Tuesday, January 14, 2025

Police attack anti-fascist protest in Germany

Around 12,000 anti-fascists protested the far right AfD's election conference, but police violently suppressed the demonstration


Protesters in Riesa, Germany, outside the AfD conference (Photo: X/@m_lyki)

By Yuri Prasad
Monday 13 January 2025
SOCIALIST WORKER  Issue 2938

Some 12,000 anti-fascist protesters last weekend fought running battles with police in the German town of Riesa, where the far right AfD party was holding a conference.

Demonstrators were determined to stop the racist delegates from gathering, but the police used dogs, truncheons and pepper spray to ensure they did.

Protest organiser Maria Schmidt, said, “Today we are protecting the right of people to live in safety without the fear of deportation or being attacked.

“We are all making it clear—Riesa is not a peaceful place for fascism,” she said. But the police response to marchers was vicious.
Cops beat Die Linke party regional councillor Nam Duy Nguyen unconscious.

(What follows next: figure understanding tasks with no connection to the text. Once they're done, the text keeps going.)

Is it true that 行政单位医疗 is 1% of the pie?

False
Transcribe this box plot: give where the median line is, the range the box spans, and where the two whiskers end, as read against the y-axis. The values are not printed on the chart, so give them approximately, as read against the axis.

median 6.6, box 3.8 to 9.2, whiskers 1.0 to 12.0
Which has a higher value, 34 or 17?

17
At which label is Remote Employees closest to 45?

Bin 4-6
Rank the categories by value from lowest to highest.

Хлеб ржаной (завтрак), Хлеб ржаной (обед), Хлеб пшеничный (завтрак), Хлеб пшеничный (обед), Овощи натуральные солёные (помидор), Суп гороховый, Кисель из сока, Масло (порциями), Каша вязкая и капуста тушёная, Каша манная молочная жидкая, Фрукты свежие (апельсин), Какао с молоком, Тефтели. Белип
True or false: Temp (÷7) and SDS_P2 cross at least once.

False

An officer also hit his companion in the face.

In a bid to allow the racist rally to go ahead, police also set dogs on activists and threatened them with a water cannon.

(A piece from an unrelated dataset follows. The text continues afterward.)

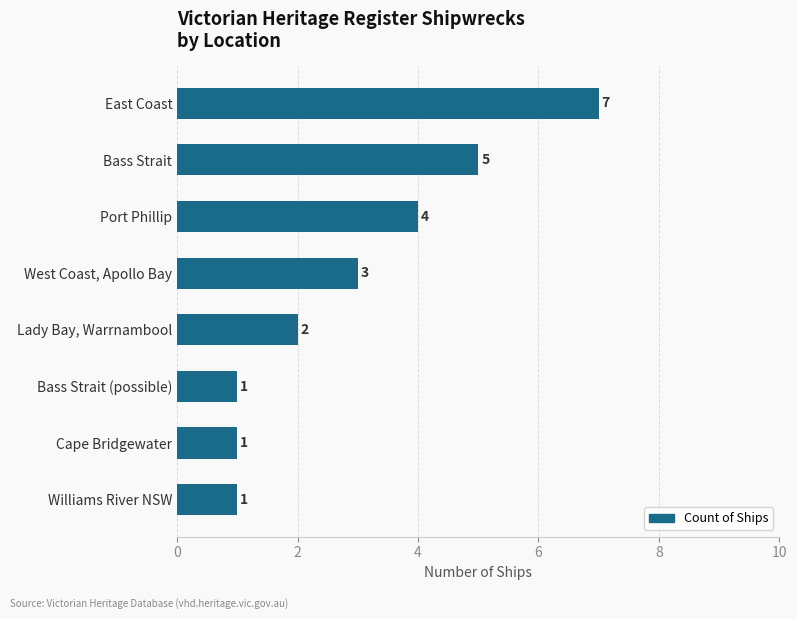

True or false: the data shows 5 at Bass Strait.

True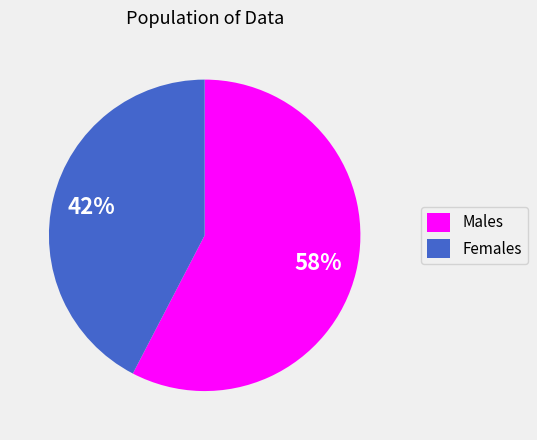

Does Females represent more than half of the total?

No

Inside the convention centre, some 600 racists selected AfD leader Alice Weidel to be the party’s candidate for chancellor in next month’s general election.

Weidel, who says that Tory Margaret Thatcher is her idol, has the backing of billionaire bigot Elon Musk.

A relative moderate in the AfD, Weidel is being used by the party’s fascist wing as a figleaf. While she wants to make alliances with the mainstream right, they want to forge a much more hardline force. Nevertheless, Weidel is doing her bit for the fascists too.

She admitted recently that she is “slowly giving up her initial criticism” of figures including Bjoern Hoecke. In 2021, AfD regional leader Hoecke concluded a speech by proclaiming “Alles for Deutschland”—All for Germany—a phrase used by Hitler’s Nazis in the 1930s.

The AfD is currently polling at around 20 percent of the vote, with the mainstream Tory CDU/CSU party on 32 percent. The Labour-like SPD is on 16 percent, while the far left is marginal.

Only a bigger, more sustained anti-racist movement can stop the right’s advance.